It was late one Christmas Eve and I was sharing a piano bench with some guy I thought was my husband. He was playing away and the assembled company, back when company could assemble, were all singing loudly and badly and talking over each other at the same time, but he was a really good piano player plowing ahead undaunted. I was so surprised and kept spilling my drink on him to get his attention and saying, “Honey, honey, when did you learn to play the piano?”
Then his wife appeared. She was this short woman from New Jersey named Reni Moriarity.
She gave me a look that said much, but managed to compress the meaning verbally by yelling over the din: “Would you care to try my fruit bread?”
She extended a tray with slices of what, even in those challenging conditions, was obviously fruitcake.
“Fruit bread? Fruit? Bread? Fruit. Bread.” I was having trouble with the concept.
My real husband then appeared and said, “Of course, we’d love some. We’ve heard so much about it.”
There was a taste of smokey cinnamon, sweet and bitter apricot, and a bunch of
“What makes this bread, exactly?” I demanded, still chewing.
“You bake it in a (expletive) loaf pan,” Reni said.
That was so her, as I would come to learn, appreciate and love.
We went into the kitchen — her kitchen as it turned out — where she went on to insist it was properly fruit bread and not fruitcake with the evidence of two still warm loaf pans and some singed parchment paper among remains of egg shell, baking powder, and an unfinished bottle of wine, which we finished while arguing the merits of various stewed fruits and husbands.
She passed only a few years later, but never lost her taste for life or sense of humor, making for a short but glorious friendship. She was a wonderful painter, photographer, cook and spirit.
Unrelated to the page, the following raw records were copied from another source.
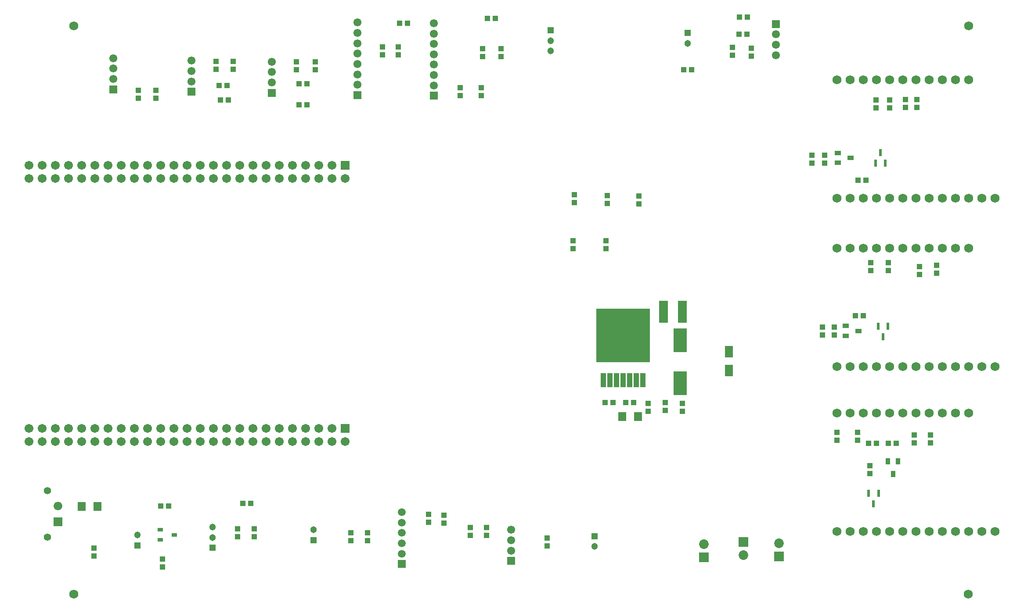
<source format=gbr>
%TF.GenerationSoftware,Altium Limited,Altium Designer,20.2.5 (213)*%
G04 Layer_Color=8388736*
%FSLAX26Y26*%
%MOIN*%
%TF.SameCoordinates,9BAFD9CD-774C-4051-972E-F2DD54F50950*%
%TF.FilePolarity,Negative*%
%TF.FileFunction,Soldermask,Top*%
%TF.Part,Single*%
G01*
G75*
%TA.AperFunction,SMDPad,CuDef*%
%ADD13R,0.064173X0.085843*%
%ADD14R,0.022000X0.052000*%
%TA.AperFunction,ComponentPad*%
%ADD42C,0.068000*%
%ADD43C,0.051276*%
%ADD44R,0.051276X0.051276*%
%ADD45R,0.061150X0.061150*%
%ADD46C,0.061150*%
%ADD47C,0.067370*%
%ADD48R,0.067370X0.067370*%
%ADD49R,0.072961X0.072961*%
%ADD50C,0.072961*%
%ADD51R,0.065843X0.065843*%
%ADD52C,0.065843*%
%ADD53C,0.056000*%
%ADD54R,0.059496X0.059496*%
%ADD55C,0.059496*%
%TA.AperFunction,ViaPad*%
%ADD56C,0.068000*%
%TA.AperFunction,SMDPad,CuDef*%
%ADD61R,0.059180X0.070990*%
%ADD62R,0.039500X0.039500*%
%ADD63R,0.102488X0.179260*%
%ADD64R,0.067055X0.165480*%
%ADD65R,0.039500X0.039500*%
%ADD66R,0.039496X0.031622*%
%ADD67R,0.047370X0.035559*%
%ADD68R,0.408000X0.408000*%
%ADD69R,0.039000X0.111000*%
%ADD70R,0.035559X0.047370*%
D13*
X5805000Y2596882D02*
D03*
Y2743118D02*
D03*
D14*
X6939803Y1665000D02*
D03*
X6865000D02*
D03*
X6902402Y1585000D02*
D03*
X6975000Y2855000D02*
D03*
X6937598Y2935000D02*
D03*
X7012402D02*
D03*
X6953661Y4255000D02*
D03*
X6991063Y4175000D02*
D03*
X6916260D02*
D03*
D42*
X7825000Y3910000D02*
D03*
X7725000D02*
D03*
X7625000D02*
D03*
X7525000D02*
D03*
X7425000D02*
D03*
X7325000D02*
D03*
X7225000D02*
D03*
X7125000D02*
D03*
X7025000D02*
D03*
X6925000D02*
D03*
X6825000D02*
D03*
X6725000D02*
D03*
X6625000D02*
D03*
X7825000Y2630000D02*
D03*
X7725000D02*
D03*
X7625000D02*
D03*
X7525000D02*
D03*
X7425000D02*
D03*
X7325000D02*
D03*
X7225000D02*
D03*
X7125000D02*
D03*
X7025000D02*
D03*
X6925000D02*
D03*
X6825000D02*
D03*
X6725000D02*
D03*
X6625000D02*
D03*
Y4810000D02*
D03*
X6725000D02*
D03*
X6825000D02*
D03*
X6925000D02*
D03*
X7025000D02*
D03*
X7125000D02*
D03*
X7225000D02*
D03*
X7325000D02*
D03*
X7425000D02*
D03*
X7525000D02*
D03*
X7625000D02*
D03*
Y2275000D02*
D03*
X7525000D02*
D03*
X7425000D02*
D03*
X7325000D02*
D03*
X7225000D02*
D03*
X7125000D02*
D03*
X7025000D02*
D03*
X6925000D02*
D03*
X6825000D02*
D03*
X6725000D02*
D03*
X6625000D02*
D03*
X7625000Y3530000D02*
D03*
X7525000D02*
D03*
X7425000D02*
D03*
X7325000D02*
D03*
X7225000D02*
D03*
X7125000D02*
D03*
X7025000D02*
D03*
X6925000D02*
D03*
X6825000D02*
D03*
X6725000D02*
D03*
X6625000D02*
D03*
Y1375000D02*
D03*
X6725000D02*
D03*
X6825000D02*
D03*
X6925000D02*
D03*
X7025000D02*
D03*
X7125000D02*
D03*
X7225000D02*
D03*
X7325000D02*
D03*
X7425000D02*
D03*
X7525000D02*
D03*
X7625000D02*
D03*
X7725000D02*
D03*
X7825000D02*
D03*
D43*
X1885000Y1408740D02*
D03*
Y1330000D02*
D03*
X1315000Y1348740D02*
D03*
X4785000Y1261260D02*
D03*
X4450000Y5027520D02*
D03*
Y5106260D02*
D03*
X2650000Y1388740D02*
D03*
X5490000Y5085000D02*
D03*
D44*
X1885000Y1251260D02*
D03*
X1315000Y1270000D02*
D03*
X4785000Y1340000D02*
D03*
X4450000Y5185000D02*
D03*
X2650000Y1310000D02*
D03*
X5490000Y5163740D02*
D03*
D45*
X4150000Y1151260D02*
D03*
X2985000Y4692520D02*
D03*
X6160000Y5232480D02*
D03*
X1130000Y4736260D02*
D03*
X3565000Y4687520D02*
D03*
X2335000Y4710000D02*
D03*
X1725000Y4717520D02*
D03*
D46*
X4150000Y1230000D02*
D03*
Y1308740D02*
D03*
Y1387480D02*
D03*
X2985000Y5243702D02*
D03*
Y5164960D02*
D03*
Y5086220D02*
D03*
Y5007480D02*
D03*
Y4928740D02*
D03*
Y4850000D02*
D03*
Y4771260D02*
D03*
X6160000Y4996260D02*
D03*
Y5075000D02*
D03*
Y5153740D02*
D03*
X1130000Y4972480D02*
D03*
Y4893740D02*
D03*
Y4815000D02*
D03*
X3565000Y4766260D02*
D03*
Y4845000D02*
D03*
Y4923740D02*
D03*
Y5002480D02*
D03*
Y5081220D02*
D03*
Y5159960D02*
D03*
Y5238700D02*
D03*
X2335000Y4788740D02*
D03*
Y4867480D02*
D03*
Y4946220D02*
D03*
X1725000Y4796260D02*
D03*
Y4875000D02*
D03*
Y4953740D02*
D03*
D47*
X490000Y2060000D02*
D03*
Y2160000D02*
D03*
X590000Y2060000D02*
D03*
Y2160000D02*
D03*
X690000Y2060000D02*
D03*
Y2160000D02*
D03*
X790000Y2060000D02*
D03*
Y2160000D02*
D03*
X890000Y2060000D02*
D03*
Y2160000D02*
D03*
X990000Y2060000D02*
D03*
Y2160000D02*
D03*
X1090000Y2060000D02*
D03*
Y2160000D02*
D03*
X1190000Y2060000D02*
D03*
Y2160000D02*
D03*
X1290000Y2060000D02*
D03*
Y2160000D02*
D03*
X1390000Y2060000D02*
D03*
Y2160000D02*
D03*
X1490000Y2060000D02*
D03*
Y2160000D02*
D03*
X1590000Y2060000D02*
D03*
Y2160000D02*
D03*
X1690000Y2060000D02*
D03*
Y2160000D02*
D03*
X1790000Y2060000D02*
D03*
Y2160000D02*
D03*
X1890000Y2060000D02*
D03*
Y2160000D02*
D03*
X1990000Y2060000D02*
D03*
Y2160000D02*
D03*
X2090000Y2060000D02*
D03*
Y2160000D02*
D03*
X2190000Y2060000D02*
D03*
Y2160000D02*
D03*
X2290000Y2060000D02*
D03*
Y2160000D02*
D03*
X2390000Y2060000D02*
D03*
Y2160000D02*
D03*
X2490000Y2060000D02*
D03*
Y2160000D02*
D03*
X2590000Y2060000D02*
D03*
Y2160000D02*
D03*
X2690000Y2060000D02*
D03*
Y2160000D02*
D03*
X2790000Y2060000D02*
D03*
Y2160000D02*
D03*
X2890000Y2060000D02*
D03*
X490000Y4060000D02*
D03*
Y4160000D02*
D03*
X590000Y4060000D02*
D03*
Y4160000D02*
D03*
X690000Y4060000D02*
D03*
Y4160000D02*
D03*
X790000Y4060000D02*
D03*
Y4160000D02*
D03*
X890000Y4060000D02*
D03*
Y4160000D02*
D03*
X990000Y4060000D02*
D03*
Y4160000D02*
D03*
X1090000Y4060000D02*
D03*
Y4160000D02*
D03*
X1190000Y4060000D02*
D03*
Y4160000D02*
D03*
X1290000Y4060000D02*
D03*
Y4160000D02*
D03*
X1390000Y4060000D02*
D03*
Y4160000D02*
D03*
X1490000Y4060000D02*
D03*
Y4160000D02*
D03*
X1590000Y4060000D02*
D03*
Y4160000D02*
D03*
X1690000Y4060000D02*
D03*
Y4160000D02*
D03*
X1790000Y4060000D02*
D03*
Y4160000D02*
D03*
X1890000Y4060000D02*
D03*
Y4160000D02*
D03*
X1990000Y4060000D02*
D03*
Y4160000D02*
D03*
X2090000Y4060000D02*
D03*
Y4160000D02*
D03*
X2190000Y4060000D02*
D03*
Y4160000D02*
D03*
X2290000Y4060000D02*
D03*
Y4160000D02*
D03*
X2390000Y4060000D02*
D03*
Y4160000D02*
D03*
X2490000Y4060000D02*
D03*
Y4160000D02*
D03*
X2590000Y4060000D02*
D03*
Y4160000D02*
D03*
X2690000Y4060000D02*
D03*
Y4160000D02*
D03*
X2790000Y4060000D02*
D03*
Y4160000D02*
D03*
X2890000Y4060000D02*
D03*
D48*
Y2160000D02*
D03*
Y4160000D02*
D03*
D49*
X6185000Y1185000D02*
D03*
X5915000Y1295000D02*
D03*
X5615000Y1180000D02*
D03*
D50*
X6185000Y1285000D02*
D03*
X5915000Y1195000D02*
D03*
X5615000Y1280000D02*
D03*
D51*
X710000Y1450000D02*
D03*
D52*
Y1568110D02*
D03*
D53*
X632834Y1331890D02*
D03*
Y1686220D02*
D03*
D54*
X3320000Y1127520D02*
D03*
D55*
Y1206260D02*
D03*
Y1285000D02*
D03*
Y1363740D02*
D03*
Y1442480D02*
D03*
Y1521220D02*
D03*
D56*
X830000Y900000D02*
D03*
X7620000D02*
D03*
X7625000Y5220000D02*
D03*
X830000D02*
D03*
D61*
X4995000Y2250000D02*
D03*
X5115000D02*
D03*
X1010000Y1565000D02*
D03*
X890000D02*
D03*
D62*
X7335000Y2110000D02*
D03*
Y2050000D02*
D03*
X7210000Y2110000D02*
D03*
Y2050000D02*
D03*
X6625000Y2130000D02*
D03*
Y2070000D02*
D03*
X6780000Y2130000D02*
D03*
Y2070000D02*
D03*
X6880000Y3420000D02*
D03*
Y3360000D02*
D03*
X7015000Y3420000D02*
D03*
Y3360000D02*
D03*
X7380000Y3400000D02*
D03*
Y3340000D02*
D03*
X7250000Y3390000D02*
D03*
Y3330000D02*
D03*
X7230000Y4660000D02*
D03*
Y4600000D02*
D03*
X7145000Y4660000D02*
D03*
Y4600000D02*
D03*
X7025000Y4655000D02*
D03*
Y4595000D02*
D03*
X6920000Y4655000D02*
D03*
Y4595000D02*
D03*
X1505000Y1105000D02*
D03*
Y1165000D02*
D03*
X4425000Y1325000D02*
D03*
Y1265000D02*
D03*
X3965000Y1345000D02*
D03*
Y1405000D02*
D03*
X3840000D02*
D03*
Y1345000D02*
D03*
X985000Y1190000D02*
D03*
Y1250000D02*
D03*
X4870000Y3525000D02*
D03*
Y3585000D02*
D03*
X4620000Y3525000D02*
D03*
Y3585000D02*
D03*
X4880000Y3870000D02*
D03*
Y3930000D02*
D03*
X4630000Y3875000D02*
D03*
Y3935000D02*
D03*
X5830000Y5055000D02*
D03*
Y4995000D02*
D03*
X5975000Y5050000D02*
D03*
Y4990000D02*
D03*
X4075000Y5045000D02*
D03*
Y4985000D02*
D03*
X3935000Y5045000D02*
D03*
Y4985000D02*
D03*
X1455000Y4670000D02*
D03*
Y4730000D02*
D03*
X1320000Y4670000D02*
D03*
Y4730000D02*
D03*
X3765000Y4750000D02*
D03*
Y4690000D02*
D03*
X3925000Y4750000D02*
D03*
Y4690000D02*
D03*
X3640000Y1500000D02*
D03*
Y1440000D02*
D03*
X3525000Y1505000D02*
D03*
Y1445000D02*
D03*
X2520000Y4945000D02*
D03*
Y4885000D02*
D03*
X2665000Y4945000D02*
D03*
Y4885000D02*
D03*
X2040000Y4950000D02*
D03*
Y4890000D02*
D03*
X1910000Y4950000D02*
D03*
Y4890000D02*
D03*
X2075000Y1395000D02*
D03*
Y1335000D02*
D03*
X2200000Y1395000D02*
D03*
Y1335000D02*
D03*
X5190000Y2290000D02*
D03*
Y2350000D02*
D03*
X5320000Y2295000D02*
D03*
Y2355000D02*
D03*
X5450000Y2290000D02*
D03*
Y2350000D02*
D03*
X6875000Y1815000D02*
D03*
Y1875000D02*
D03*
X6515000Y2930000D02*
D03*
Y2870000D02*
D03*
X6605000Y2930000D02*
D03*
Y2870000D02*
D03*
X6530000Y4235000D02*
D03*
Y4175000D02*
D03*
X6435000Y4235000D02*
D03*
Y4175000D02*
D03*
X5120000Y3925000D02*
D03*
Y3865000D02*
D03*
X3060000Y1305000D02*
D03*
Y1365000D02*
D03*
X3175000Y5000000D02*
D03*
Y5060000D02*
D03*
X3295000Y5000000D02*
D03*
Y5060000D02*
D03*
X2935000Y1305000D02*
D03*
Y1365000D02*
D03*
D63*
X5435000Y2828386D02*
D03*
Y2501614D02*
D03*
D64*
X5309134Y3045000D02*
D03*
X5450866D02*
D03*
D65*
X1490000Y1570000D02*
D03*
X1550000D02*
D03*
X5880000Y5155000D02*
D03*
X5940000D02*
D03*
X5885000Y5285000D02*
D03*
X5945000D02*
D03*
X3305000Y5240000D02*
D03*
X3365000D02*
D03*
X3970000Y5275000D02*
D03*
X4030000D02*
D03*
X2540000Y4620000D02*
D03*
X2600000D02*
D03*
X2540000Y4780000D02*
D03*
X2600000D02*
D03*
X1935000Y4765000D02*
D03*
X1995000D02*
D03*
X2005000Y4655000D02*
D03*
X1945000D02*
D03*
X5460000Y4885000D02*
D03*
X5520000D02*
D03*
X2175000Y1590000D02*
D03*
X2115000D02*
D03*
X5020000Y2355000D02*
D03*
X5080000D02*
D03*
X4925000D02*
D03*
X4865000D02*
D03*
X6925000Y2045000D02*
D03*
X6865000D02*
D03*
X7075000D02*
D03*
X7015000D02*
D03*
X6825000Y3015000D02*
D03*
X6765000D02*
D03*
X6845000Y4045000D02*
D03*
X6785000D02*
D03*
D66*
X1486850Y1387402D02*
D03*
Y1312598D02*
D03*
X1593150Y1350000D02*
D03*
D67*
X6727244Y4215000D02*
D03*
X6632756Y4177598D02*
D03*
Y4252402D02*
D03*
X6787244Y2900000D02*
D03*
X6692756Y2862598D02*
D03*
Y2937402D02*
D03*
D68*
X5000000Y2865000D02*
D03*
D69*
X5150000Y2525000D02*
D03*
X5100000D02*
D03*
X5050000D02*
D03*
X5000000D02*
D03*
X4950000D02*
D03*
X4900000D02*
D03*
X4850000D02*
D03*
D70*
X7050000Y1812756D02*
D03*
X7012598Y1907244D02*
D03*
X7087402D02*
D03*
%TF.MD5,027307d80c625faf2d224bd517bdd116*%
M02*

</source>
And she made everything funny, the kind of person whose laughter cut through everything, all the unhappiness, everything that wasn’t right. I enjoyed the world more because I saw it through her eyes when I was with her, including how to make a proper fruitcake (that is really fruit bread) which, as she said of so many things, “is the only (expletive) way it ought to be (expletive) done.”
Reni’s Fruit Bread
¾ cup flour
¾ cup brown sugar
¼ teaspoon baking powder
¼ teaspoon baking soda
1½ cups dried apricot halves
2 cups whole dates
3 cups walnuts
1 teaspoon vanilla
Preheat oven to 300. Mix together flour, brown sugar, baking powder and baking soda. Stir in apricots, dates and walnuts until coated. Beat eggs and vanilla until foamy and add the mixture. Pour in equal parts into two small buttered loaf pans lined with 4×8 inch parchment paper. Bake for 1 hour.